Na mesma linha, Octávio Augusto, membro da Comissão Política do Comité Central do PCP, disse ter ouvido falar pouco de “uma verdadeira alternativa ao estado em que o país está”.
Alertando que quem teve aumentos de salários ou pensões, já viram esse valor consumido com o “brutal aumento do custo de vida”, o dirigente comunista sustentou que “além de se tratar da alternância, é fundamental tratar da alternativa e essa alternativa passa, naturalmente, uma rutura com as políticas de direita”.
“Não se pode eternamente colaborar, estar disponível, dar a bengala e, ao mesmo tempo, falar da necessidade de resolver este ou aquele problema. É preciso ir às causas, é preciso enfrentá-las, é preciso romper com tudo isso”, apelou.
Alexandre Abreu, membro da Comissão Política e da Mesa Nacional do BE, também realçou que apesar de ter ouvido algumas críticas no discurso final do secretário-geral do PS ao Governo, “muitas vezes, quem vem viabilizar muitas das propostas, quer da Governação, quer do PSD na Assembleia da República, acaba por ser o próprio PS”.

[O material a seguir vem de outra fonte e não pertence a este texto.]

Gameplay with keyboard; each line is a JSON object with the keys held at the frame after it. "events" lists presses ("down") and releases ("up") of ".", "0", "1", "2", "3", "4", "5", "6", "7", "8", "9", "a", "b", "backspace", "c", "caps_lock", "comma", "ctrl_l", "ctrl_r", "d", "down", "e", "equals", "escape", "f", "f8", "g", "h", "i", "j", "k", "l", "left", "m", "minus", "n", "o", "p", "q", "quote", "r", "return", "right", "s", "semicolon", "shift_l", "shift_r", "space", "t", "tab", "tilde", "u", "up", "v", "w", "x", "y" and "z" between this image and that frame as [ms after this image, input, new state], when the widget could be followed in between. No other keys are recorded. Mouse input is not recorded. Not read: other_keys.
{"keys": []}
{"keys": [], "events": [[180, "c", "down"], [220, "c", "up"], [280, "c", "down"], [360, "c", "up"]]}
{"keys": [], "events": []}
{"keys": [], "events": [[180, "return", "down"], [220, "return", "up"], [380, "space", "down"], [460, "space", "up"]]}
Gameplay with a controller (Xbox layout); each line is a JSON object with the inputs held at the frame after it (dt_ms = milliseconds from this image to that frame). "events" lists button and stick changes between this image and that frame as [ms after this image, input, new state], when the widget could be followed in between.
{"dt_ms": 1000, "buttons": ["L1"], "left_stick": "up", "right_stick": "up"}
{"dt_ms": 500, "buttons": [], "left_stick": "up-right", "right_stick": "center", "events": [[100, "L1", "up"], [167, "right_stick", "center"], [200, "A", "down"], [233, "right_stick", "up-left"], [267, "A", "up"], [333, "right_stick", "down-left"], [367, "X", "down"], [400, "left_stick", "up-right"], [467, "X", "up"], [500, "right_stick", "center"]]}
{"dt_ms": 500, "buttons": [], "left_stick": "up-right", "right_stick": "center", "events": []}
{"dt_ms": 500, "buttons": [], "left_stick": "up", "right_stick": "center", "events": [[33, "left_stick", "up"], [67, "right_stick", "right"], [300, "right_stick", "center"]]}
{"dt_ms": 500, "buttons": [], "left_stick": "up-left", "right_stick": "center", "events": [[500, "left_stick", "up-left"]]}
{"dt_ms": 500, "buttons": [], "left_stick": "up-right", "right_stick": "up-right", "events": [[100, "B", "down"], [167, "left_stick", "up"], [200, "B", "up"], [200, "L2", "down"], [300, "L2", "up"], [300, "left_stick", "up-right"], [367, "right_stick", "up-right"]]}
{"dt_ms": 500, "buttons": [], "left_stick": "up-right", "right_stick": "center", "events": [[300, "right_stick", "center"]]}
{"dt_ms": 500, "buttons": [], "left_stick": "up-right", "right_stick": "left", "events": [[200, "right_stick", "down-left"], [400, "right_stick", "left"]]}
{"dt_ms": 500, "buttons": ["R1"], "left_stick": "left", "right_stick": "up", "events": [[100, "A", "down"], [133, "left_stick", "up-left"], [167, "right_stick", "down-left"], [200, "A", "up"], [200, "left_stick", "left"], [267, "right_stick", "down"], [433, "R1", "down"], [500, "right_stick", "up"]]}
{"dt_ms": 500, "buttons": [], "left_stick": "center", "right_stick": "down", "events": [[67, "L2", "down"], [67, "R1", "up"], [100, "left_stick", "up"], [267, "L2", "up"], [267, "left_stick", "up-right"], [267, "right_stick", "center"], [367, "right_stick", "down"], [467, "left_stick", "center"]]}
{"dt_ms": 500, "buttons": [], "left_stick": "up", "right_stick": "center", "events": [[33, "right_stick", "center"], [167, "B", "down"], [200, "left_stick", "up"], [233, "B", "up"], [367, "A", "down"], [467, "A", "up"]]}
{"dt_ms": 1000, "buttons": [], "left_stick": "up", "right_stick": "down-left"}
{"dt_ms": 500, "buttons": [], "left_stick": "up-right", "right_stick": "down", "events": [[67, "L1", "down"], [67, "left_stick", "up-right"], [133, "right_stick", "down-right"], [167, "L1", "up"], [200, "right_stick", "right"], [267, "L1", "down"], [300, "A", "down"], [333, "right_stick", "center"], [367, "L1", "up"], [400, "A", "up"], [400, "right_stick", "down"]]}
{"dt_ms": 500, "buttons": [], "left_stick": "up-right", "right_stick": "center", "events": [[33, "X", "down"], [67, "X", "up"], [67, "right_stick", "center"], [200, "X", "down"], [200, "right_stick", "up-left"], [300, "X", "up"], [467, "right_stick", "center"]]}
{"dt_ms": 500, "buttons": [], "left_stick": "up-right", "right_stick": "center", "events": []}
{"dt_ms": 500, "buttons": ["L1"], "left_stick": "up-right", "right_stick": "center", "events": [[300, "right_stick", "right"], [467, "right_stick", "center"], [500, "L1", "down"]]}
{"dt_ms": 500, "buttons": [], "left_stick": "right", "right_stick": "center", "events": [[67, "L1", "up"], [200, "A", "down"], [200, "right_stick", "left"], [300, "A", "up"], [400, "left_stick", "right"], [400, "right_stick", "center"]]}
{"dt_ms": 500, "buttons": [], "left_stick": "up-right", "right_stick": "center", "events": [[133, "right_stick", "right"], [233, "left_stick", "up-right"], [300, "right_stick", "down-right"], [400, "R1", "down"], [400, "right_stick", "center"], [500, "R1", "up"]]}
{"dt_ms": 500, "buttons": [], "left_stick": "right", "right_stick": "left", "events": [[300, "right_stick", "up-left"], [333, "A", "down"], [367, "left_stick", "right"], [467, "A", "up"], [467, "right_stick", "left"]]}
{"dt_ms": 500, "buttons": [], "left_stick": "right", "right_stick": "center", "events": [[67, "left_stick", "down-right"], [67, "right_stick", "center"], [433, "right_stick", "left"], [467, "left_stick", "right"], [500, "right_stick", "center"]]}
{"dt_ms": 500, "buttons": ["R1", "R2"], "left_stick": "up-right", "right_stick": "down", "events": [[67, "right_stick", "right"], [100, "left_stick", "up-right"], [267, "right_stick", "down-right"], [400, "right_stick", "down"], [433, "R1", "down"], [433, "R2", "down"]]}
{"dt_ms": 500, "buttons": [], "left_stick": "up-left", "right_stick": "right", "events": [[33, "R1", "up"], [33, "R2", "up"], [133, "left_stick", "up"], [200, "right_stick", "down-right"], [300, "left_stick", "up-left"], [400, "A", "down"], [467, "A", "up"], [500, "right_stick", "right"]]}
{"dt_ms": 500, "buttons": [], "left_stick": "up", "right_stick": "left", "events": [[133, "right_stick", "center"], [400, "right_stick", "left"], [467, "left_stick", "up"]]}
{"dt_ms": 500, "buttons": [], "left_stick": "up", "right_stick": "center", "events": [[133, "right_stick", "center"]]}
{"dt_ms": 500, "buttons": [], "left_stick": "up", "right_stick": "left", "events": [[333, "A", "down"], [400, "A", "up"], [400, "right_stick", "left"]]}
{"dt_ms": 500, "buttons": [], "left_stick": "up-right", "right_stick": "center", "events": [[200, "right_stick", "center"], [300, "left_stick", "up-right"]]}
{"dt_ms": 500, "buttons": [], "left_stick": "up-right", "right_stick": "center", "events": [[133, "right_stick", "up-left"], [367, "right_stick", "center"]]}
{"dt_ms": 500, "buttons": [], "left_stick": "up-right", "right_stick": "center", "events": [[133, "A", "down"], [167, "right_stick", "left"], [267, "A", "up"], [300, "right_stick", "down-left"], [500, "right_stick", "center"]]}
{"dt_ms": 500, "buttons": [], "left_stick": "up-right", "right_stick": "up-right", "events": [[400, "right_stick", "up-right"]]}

“Nesse sentido, consideramos que existe uma dissonância grande entre as observações críticas que aqui foram feitas hoje relativamente à governação e, por outro lado, uma espécie de dança a três na Assembleia da República em que o PS muitas vezes se disponibiliza para viabilizar aquilo que é a governação de uma direita cada vez mais radical”, lamentou.
Pelo PAN, Emanuel Candeias, Comissário Político Nacional, disse ter ficado “contente” por ouvir o líder do PS a propor um “Pacto Verde” na sua intervenção fina, mas convidou os socialistas a ser “um bocadinho mais ambiciosos” na política animal, realçando que nas recentes tempestades faltaram apoios para associações.